Shakespeare is easy in comparison to say Chaucer, or other 'olde' English texts. If children leaving secondary school could read Shakespeare - obviously one of the easier plays - we'd see a dramatic increase in the quality of written and spoken English.
I feel strongly about this as a Literature graduate and will concede that I look at this from a biased viewpoint, but at GCSE I never considered Macbeth for example particularly hard-reading.
So it is almost certainly the teaching we should be examining.
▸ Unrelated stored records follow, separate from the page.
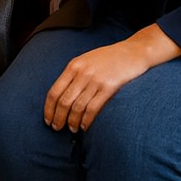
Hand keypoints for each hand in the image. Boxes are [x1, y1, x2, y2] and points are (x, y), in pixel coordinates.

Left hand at [43, 25, 180, 131]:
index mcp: (74, 66)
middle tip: (57, 128)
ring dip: (72, 122)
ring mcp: (95, 80)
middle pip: (64, 101)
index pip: (54, 91)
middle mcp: (82, 73)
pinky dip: (86, 120)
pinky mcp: (109, 87)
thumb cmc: (109, 58)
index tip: (47, 119)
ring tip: (72, 129)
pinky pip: (93, 108)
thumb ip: (75, 74)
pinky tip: (85, 126)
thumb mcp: (87, 60)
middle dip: (58, 118)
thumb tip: (62, 96)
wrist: (134, 51)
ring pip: (77, 107)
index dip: (49, 108)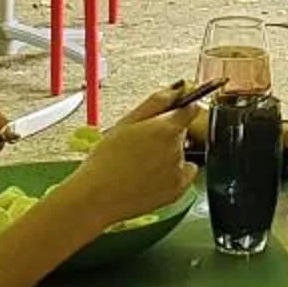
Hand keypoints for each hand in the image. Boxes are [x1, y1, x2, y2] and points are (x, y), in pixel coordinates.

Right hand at [65, 104, 199, 226]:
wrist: (97, 197)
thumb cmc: (105, 160)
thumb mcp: (126, 122)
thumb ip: (155, 102)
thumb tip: (176, 89)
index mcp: (166, 129)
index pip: (190, 108)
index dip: (181, 109)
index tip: (174, 112)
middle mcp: (178, 149)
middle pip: (183, 132)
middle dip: (168, 133)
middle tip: (142, 143)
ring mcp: (179, 171)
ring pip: (182, 153)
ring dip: (169, 154)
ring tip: (141, 163)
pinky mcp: (178, 190)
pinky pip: (185, 174)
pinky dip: (174, 173)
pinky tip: (152, 176)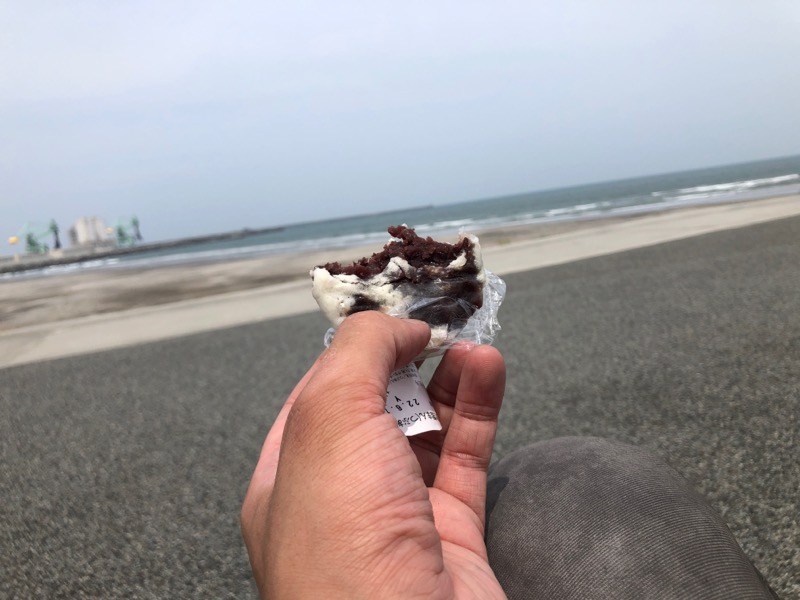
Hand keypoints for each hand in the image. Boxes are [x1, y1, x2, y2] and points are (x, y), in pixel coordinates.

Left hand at [241, 311, 506, 598]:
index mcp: (289, 476)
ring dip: (448, 380)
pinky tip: (488, 371)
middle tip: (439, 326)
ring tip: (471, 343)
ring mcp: (396, 518)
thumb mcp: (330, 421)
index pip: (318, 392)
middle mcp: (340, 498)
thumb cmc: (347, 546)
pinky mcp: (452, 535)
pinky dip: (478, 410)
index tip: (394, 316)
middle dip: (407, 362)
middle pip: (375, 409)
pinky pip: (466, 459)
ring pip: (426, 431)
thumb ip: (357, 357)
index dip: (356, 349)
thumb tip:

There is no way Macbeth is remotely easy-reading to the average kid. I mean, once you look up all the words it's OK, but lets take this extract from Act I as an example.
Doubtful it stood;
As two spent swimmers, that do cling together
And choke their art. The merciless Macdonwald--
Worthy to be a rebel, for to that
The multiplying villanies of nature
Do swarm upon him--from the western isles
Of kerns and gallowglasses is supplied;
And fortune, on his damned quarrel smiling,
Show'd like a rebel's whore: but all's too weak:
For brave Macbeth--well he deserves that name--
Disdaining fortune, with his brandish'd steel,
Which smoked with bloody execution,
Like valour's minion carved out his passage
Till he faced the slave;
Which ne'er shook hands, nor bade farewell to him,
Till he unseam'd him from the nave to the chaps,
And fix'd his head upon our battlements.
Give that to a 15 year old and tell him to read it and see how much he genuinely understands. It's a doddle compared to Chaucer, but going through a whole play of that is difficult stuff. And Macbeth is by no means one of his harder plays to get through.